Siccome la prima ipotesi è vera solo in rari casi (anzi è vero il contrario e i salari sono legger­mente aumentati negli ultimi mesi), è vera la seconda. I mesi del Covid han­no reso palese quanto ogni lavoro sia inserito in un sistema più ampio che funziona solo se ogni ingranaggio fun­ziona. Questa consapevolezza della propria non rinunciabilità ha dato ai lavoratori un potere contrattuale nuo­vo, cui si è aggiunta la valorizzazione del tempo e della salute la cui non ne­goziabilità è stata resa quasi tridimen­sionale dalla pandemia. Non solo: ora che la pandemia sembra (quasi) finita, la ripresa si è presentata sotto forma di crescita dei consumi; consumi per sod­disfare i quali, a oggi, non c’è manodo­pera sufficiente. E dunque, visto che la legge base del mercato dice che è la domanda a fare il prezzo, ora i lavora­tori sanno che c’è in giro molta doman­da e di conseguenza hanno alzato il prezzo.

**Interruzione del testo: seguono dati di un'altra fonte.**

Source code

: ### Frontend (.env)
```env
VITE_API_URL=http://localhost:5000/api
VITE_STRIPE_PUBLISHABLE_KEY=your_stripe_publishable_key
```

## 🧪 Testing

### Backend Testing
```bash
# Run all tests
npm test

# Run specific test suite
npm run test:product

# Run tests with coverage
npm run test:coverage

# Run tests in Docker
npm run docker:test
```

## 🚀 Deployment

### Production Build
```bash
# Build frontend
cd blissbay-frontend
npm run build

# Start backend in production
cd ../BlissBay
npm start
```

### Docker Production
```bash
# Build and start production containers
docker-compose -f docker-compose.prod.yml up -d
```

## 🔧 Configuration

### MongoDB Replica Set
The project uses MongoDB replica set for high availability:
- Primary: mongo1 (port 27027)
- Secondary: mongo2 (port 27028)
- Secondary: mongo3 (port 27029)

Un’altra spiegazione possibile per lo striketober ha a che fare con la poli­tica e con il clima, singolarmente sini­strorso, che si respira a Washington. Non solo, e non tanto, perché Joe Biden ha più volte detto di avere a cuore le istanze di sindacati e sindacalisti (“Sarete sempre i benvenuti nella mia Casa Bianca”, ha detto alle Unioni sin­dacali lo scorso 8 ottobre), o perché l’attuale segretario al Lavoro, Marty Walsh, è stato in passato un sindacali­sta, ma soprattutto perché a sostenere i sindacalisti c’è l’ala più sinistrorsa del partito democratico (quella di Ber­me Sanders e Ocasio-Cortez, per in­tenderci) dei cui voti e del cui sostegno Biden ha bisogno per portare avanti la sua agenda.

Le condizioni di oggi so­no le migliori che potessimo desidera­re”, ha dichiarato Liz Shuler, presi­dente dell’Afl-Cio, la principale sigla americana, in un discorso al National Press Club: “L’Amministrazione e il Congresso sono a favore dei lavorato­ri”. Lo è anche l’opinione pubblica americana, in genere piuttosto neghit­tosa dinanzi alle richieste sindacali: un sondaggio Gallup pubblicato all’inizio di luglio ha mostrato che il 68 per cento degli americani approva i sindacati, il valore più alto registrato da anni, di molto superiore al 48 per cento del 2009 durante gli spasimi del­la grande recessione. Inoltre, tra un anno circa si vota per le elezioni di mid-term e le campagne per le presi­denziali non si fermano praticamente mai. Joe Biden ha visto, sia nel 2016 sia nel 2020, quanto il voto operaio possa fare la differenza. E vuole che lo faccia anche nel 2022 e nel 2024.